- Problem:
Leave out the pictures and repeat exactly the lines from the one containing "- git push origin nueva-funcionalidad" through the end of the records.

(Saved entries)
===
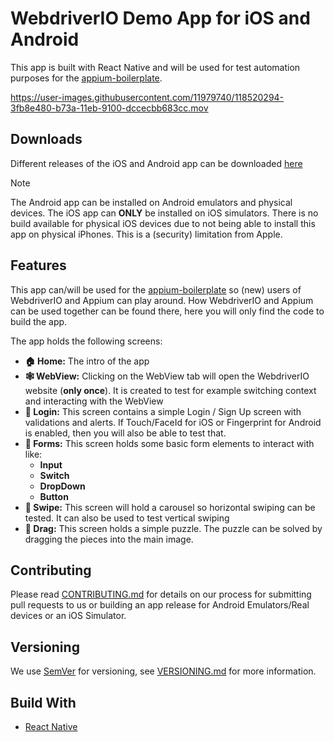 # WebdriverIO Demo App for iOS and Android

This app is built with React Native and will be used for test automation purposes for the [appium-boilerplate](https://github.com/webdriverio/appium-boilerplate).

https://user-images.githubusercontent.com/11979740/118520294-3fb8e480-b73a-11eb-9100-dccecbb683cc.mov

## Downloads
Different releases of the iOS and Android app can be downloaded [here](https://github.com/webdriverio/native-demo-app/releases)

> [!NOTE]
> The Android app can be installed on Android emulators and physical devices. The iOS app can **ONLY** be installed on iOS simulators. There is no build available for physical iOS devices due to not being able to install this app on physical iPhones. This is a (security) limitation from Apple.

## Features
This app can/will be used for the [appium-boilerplate](https://github.com/webdriverio/appium-boilerplate) so (new) users 
of WebdriverIO and Appium can play around.
How WebdriverIO and Appium can be used together can be found there, here you will only find the code to build the app.

The app holds the following screens:
- **:house: Home:** The intro of the app
- **:spider_web: WebView:** Clicking on the WebView tab will open the WebdriverIO website (**only once**). It is created to test for 
  example switching context and interacting with the WebView
- **:closed_lock_with_key: Login:** This screen contains a simple Login / Sign Up screen with validations and alerts. If Touch/FaceId for iOS
  or Fingerprint for Android is enabled, then you will also be able to test that.
- **:page_facing_up: Forms:** This screen holds some basic form elements to interact with like:
  - **Input**
  - **Switch**
  - **DropDown**
  - **Button**
- **:pinching_hand:	Swipe:** This screen will hold a carousel so horizontal swiping can be tested. It can also be used to test vertical
  swiping
- **:pinching_hand:	Drag:** This screen holds a simple puzzle. The puzzle can be solved by dragging the pieces into the main image.

## Contributing
Please read [CONTRIBUTING.md](./docs/CONTRIBUTING.md) for details on our process for submitting pull requests to us or
building an app release for Android Emulators/Real devices or an iOS Simulator.

## Versioning
We use [SemVer](https://semver.org/) for versioning, see [VERSIONING.md](./docs/VERSIONING.md) for more information.

## Build With
- [React Native](https://reactnative.dev/)
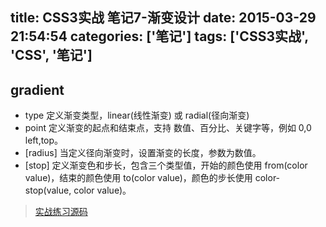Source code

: title: CSS3实战 笔记7-渐变设计
date: 2015-03-29 21:54:54
categories: ['笔记']
tags: ['CSS3实战', 'CSS', '笔记']
---

## gradient
* type 定义渐变类型，linear(线性渐变) 或 radial(径向渐变)
* point 定义渐变的起点和结束点，支持 数值、百分比、关键字等，例如 0,0 left,top。
* [radius] 当定义径向渐变时，设置渐变的长度，参数为数值。
* [stop] 定义渐变色和步长，包含三个类型值，开始的颜色使用 from(color value)，结束的颜色使用 to(color value)，颜色的步长使用 color-stop(value, color value)。

> [实战练习源码](https://github.com/think2011/css3InActive-practice)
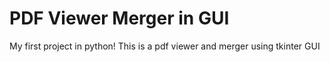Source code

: # PDF Viewer Merger in GUI
 My first project in python! This is a pdf viewer and merger using tkinter GUI
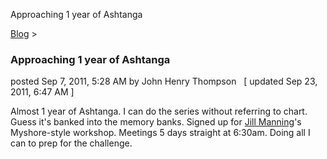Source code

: Approaching 1 year of Ashtanga 

[Blog](../z-blog-1.md)‎ > ‎

### Approaching 1 year of Ashtanga

posted Sep 7, 2011, 5:28 AM by John Henry Thompson   \[ updated Sep 23, 2011, 6:47 AM \]

Almost 1 year of Ashtanga. I can do the series without referring to chart. Guess it's banked into the memory banks. Signed up for [Jill Manning](http://www.jillmanning.com/)'s Myshore-style workshop. Meetings 5 days straight at 6:30am. Doing all I can to prep for the challenge.

  

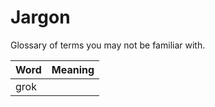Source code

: # Jargon

Glossary of terms you may not be familiar with.

| Word | Meaning |
| ---- | ------- |
| grok |         |
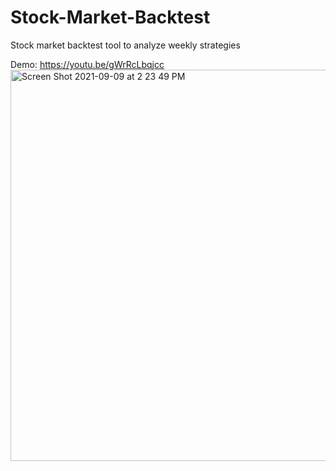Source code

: # Stock-Market-Backtest
Stock market backtest tool to analyze weekly strategies

Demo: https://youtu.be/gWrRcLbqjcc 
<img width="626" alt="Screen Shot 2021-09-09 at 2 23 49 PM" src="https://user-images.githubusercontent.com/28836509/134430649-8590d299-44b6-4acd-a9f2-a15220dc49ff.png">
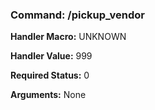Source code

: ### Command: /pickup_vendor

**Handler Macro:** UNKNOWN

**Handler Value:** 999

**Required Status:** 0

**Arguments:**
None
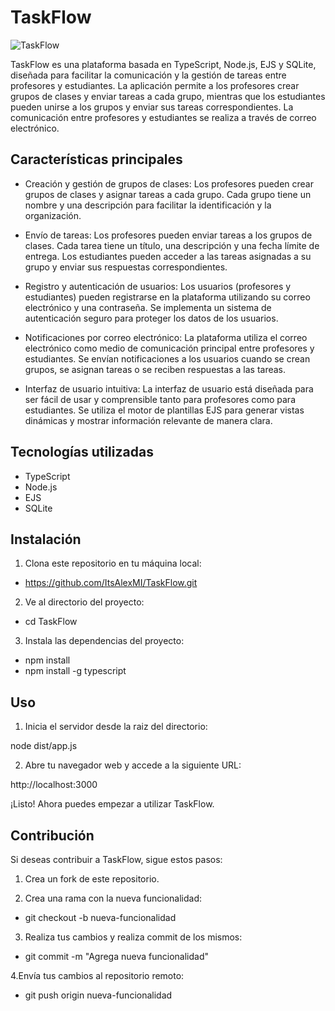 # TaskFlow

![TaskFlow](https://github.com/ItsAlexMI/TaskFlow/raw/main/public/images/logo.png)

TaskFlow es una plataforma basada en TypeScript, Node.js, EJS y SQLite, diseñada para facilitar la comunicación y la gestión de tareas entre profesores y estudiantes. La aplicación permite a los profesores crear grupos de clases y enviar tareas a cada grupo, mientras que los estudiantes pueden unirse a los grupos y enviar sus tareas correspondientes. La comunicación entre profesores y estudiantes se realiza a través de correo electrónico.

## Características principales

- Creación y gestión de grupos de clases: Los profesores pueden crear grupos de clases y asignar tareas a cada grupo. Cada grupo tiene un nombre y una descripción para facilitar la identificación y la organización.

- Envío de tareas: Los profesores pueden enviar tareas a los grupos de clases. Cada tarea tiene un título, una descripción y una fecha límite de entrega. Los estudiantes pueden acceder a las tareas asignadas a su grupo y enviar sus respuestas correspondientes.

- Registro y autenticación de usuarios: Los usuarios (profesores y estudiantes) pueden registrarse en la plataforma utilizando su correo electrónico y una contraseña. Se implementa un sistema de autenticación seguro para proteger los datos de los usuarios.

- Notificaciones por correo electrónico: La plataforma utiliza el correo electrónico como medio de comunicación principal entre profesores y estudiantes. Se envían notificaciones a los usuarios cuando se crean grupos, se asignan tareas o se reciben respuestas a las tareas.

- Interfaz de usuario intuitiva: La interfaz de usuario está diseñada para ser fácil de usar y comprensible tanto para profesores como para estudiantes. Se utiliza el motor de plantillas EJS para generar vistas dinámicas y mostrar información relevante de manera clara.

## Tecnologías utilizadas

- TypeScript
- Node.js
- EJS
- SQLite

## Instalación

1. Clona este repositorio en tu máquina local:

- https://github.com/ItsAlexMI/TaskFlow.git

2. Ve al directorio del proyecto:
- cd TaskFlow

3. Instala las dependencias del proyecto:
- npm install
- npm install -g typescript

## Uso

1. Inicia el servidor desde la raiz del directorio:

node dist/app.js

2. Abre tu navegador web y accede a la siguiente URL:

http://localhost:3000

¡Listo! Ahora puedes empezar a utilizar TaskFlow.

## Contribución
Si deseas contribuir a TaskFlow, sigue estos pasos:

1. Crea un fork de este repositorio.

2. Crea una rama con la nueva funcionalidad:

- git checkout -b nueva-funcionalidad

3. Realiza tus cambios y realiza commit de los mismos:

- git commit -m "Agrega nueva funcionalidad"

4.Envía tus cambios al repositorio remoto:

- git push origin nueva-funcionalidad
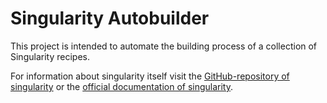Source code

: # Singularity Autobuilder

This project is intended to automate the building process of a collection of
Singularity recipes.

For information about singularity itself visit the
[GitHub-repository of singularity](https://github.com/singularityware/singularity)
or the
[official documentation of singularity](https://singularity.lbl.gov/).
===
- Written response:
- git push origin nueva-funcionalidad
Source code

: # Singularity Autobuilder

This project is intended to automate the building process of a collection of
Singularity recipes.

For information about singularity itself visit the
[GitHub-repository of singularity](https://github.com/singularityware/singularity)
or the
[official documentation of singularity](https://singularity.lbl.gov/).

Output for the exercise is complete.